In the plasma volume expansion study (PVX), eight healthy untrained males performed 90 min of cycle ergometry at 62% of peak aerobic power (VO2peak) twice, prior to (CON) and following acute plasma volume expansion (PVX). Oxygen uptake (VO2) was similar between the two conditions. The PVX condition resulted in a calculated 15.8% increase in resting PV (P<0.05). During PVX, heart rate was lower and stroke volume and cardiac output were higher during the exercise. Mean arterial pressure and total peripheral resistance were not different between the two conditions. The core temperature response to exercise was not affected by PVX. It was also observed that acute PV expansion altered both the fluid regulatory hormones and catecholamine responses to exercise. Exercise induced increases in plasma norepinephrine, renin, aldosterone, and vasopressin were attenuated with PVX. No differences in the glucose rate of appearance/disappearance, glycerol rate of appearance, and rates of substrate oxidation were observed between conditions. Muscle glycogen depletion and muscle metabolite concentrations were also unaltered by PVX during exercise.

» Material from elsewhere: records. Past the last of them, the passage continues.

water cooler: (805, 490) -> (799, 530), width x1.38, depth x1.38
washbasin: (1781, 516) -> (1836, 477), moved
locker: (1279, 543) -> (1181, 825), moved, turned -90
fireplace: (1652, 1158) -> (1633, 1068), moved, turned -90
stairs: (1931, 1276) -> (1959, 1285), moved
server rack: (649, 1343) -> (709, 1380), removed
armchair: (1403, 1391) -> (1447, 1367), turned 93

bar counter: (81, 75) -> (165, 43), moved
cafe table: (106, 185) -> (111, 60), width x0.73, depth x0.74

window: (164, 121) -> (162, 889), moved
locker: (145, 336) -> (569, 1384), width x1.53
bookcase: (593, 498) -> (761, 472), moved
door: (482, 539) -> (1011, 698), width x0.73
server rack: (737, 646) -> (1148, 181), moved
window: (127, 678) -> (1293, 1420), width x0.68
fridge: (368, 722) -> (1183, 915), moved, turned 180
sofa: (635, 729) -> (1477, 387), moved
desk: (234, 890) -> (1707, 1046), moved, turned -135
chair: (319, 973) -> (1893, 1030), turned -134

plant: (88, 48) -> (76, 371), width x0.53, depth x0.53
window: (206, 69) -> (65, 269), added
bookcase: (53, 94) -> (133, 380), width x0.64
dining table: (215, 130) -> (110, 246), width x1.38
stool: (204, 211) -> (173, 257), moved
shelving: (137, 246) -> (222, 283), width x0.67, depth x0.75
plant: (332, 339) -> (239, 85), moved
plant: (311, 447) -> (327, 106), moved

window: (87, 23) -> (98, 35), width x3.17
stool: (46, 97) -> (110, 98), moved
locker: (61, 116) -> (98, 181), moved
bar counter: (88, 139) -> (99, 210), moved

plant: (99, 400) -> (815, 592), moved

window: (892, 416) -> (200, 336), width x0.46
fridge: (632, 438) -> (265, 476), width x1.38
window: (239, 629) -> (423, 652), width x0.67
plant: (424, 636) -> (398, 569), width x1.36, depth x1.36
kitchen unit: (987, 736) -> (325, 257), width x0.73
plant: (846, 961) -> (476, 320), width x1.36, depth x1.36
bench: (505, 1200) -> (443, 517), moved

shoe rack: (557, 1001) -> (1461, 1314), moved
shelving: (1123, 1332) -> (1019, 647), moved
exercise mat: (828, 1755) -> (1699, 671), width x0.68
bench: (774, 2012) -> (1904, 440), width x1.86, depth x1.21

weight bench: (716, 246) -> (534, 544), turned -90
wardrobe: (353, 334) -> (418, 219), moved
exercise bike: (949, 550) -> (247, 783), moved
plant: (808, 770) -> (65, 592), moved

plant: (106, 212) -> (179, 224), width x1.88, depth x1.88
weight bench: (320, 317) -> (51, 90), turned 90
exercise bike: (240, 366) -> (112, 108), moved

In the PV reduction study, ten untrained males performed 60 min of cycle exercise at 61% of VO2 peak while on a diuretic (DIU) and under control (CON) conditions. Participants consumed either a diuretic (Novotriamazide) or a placebo, in random order, for 4 days prior to the exercise. The diuretic resulted in a 14.3% reduction in resting PV. Hypovolemia resulted in a reduction in SV and an increase in HR, both at rest and during exercise. The reduced PV led to greater circulating concentrations of norepinephrine during exercise. The hormonal response to the exercise was also altered, such that greater circulating concentrations of plasma renin, aldosterone, and angiotensin I, and a reduction in atrial natriuretic peptide were observed, during exercise. Furthermore, plasma glucagon concentrations were also increased during DIU. The diuretic induced reduction in PV also led to alterations in the response of glucose kinetics, but not whole body lipolysis, during exercise. Rates of total carbohydrate and fat oxidation during exercise were not affected by the two conditions. Muscle metabolism was also unaltered by DIU, as indicated by the concentrations of muscle glycogen, ATP, PCr, Cr, Pi and lactate, both at rest and during exercise.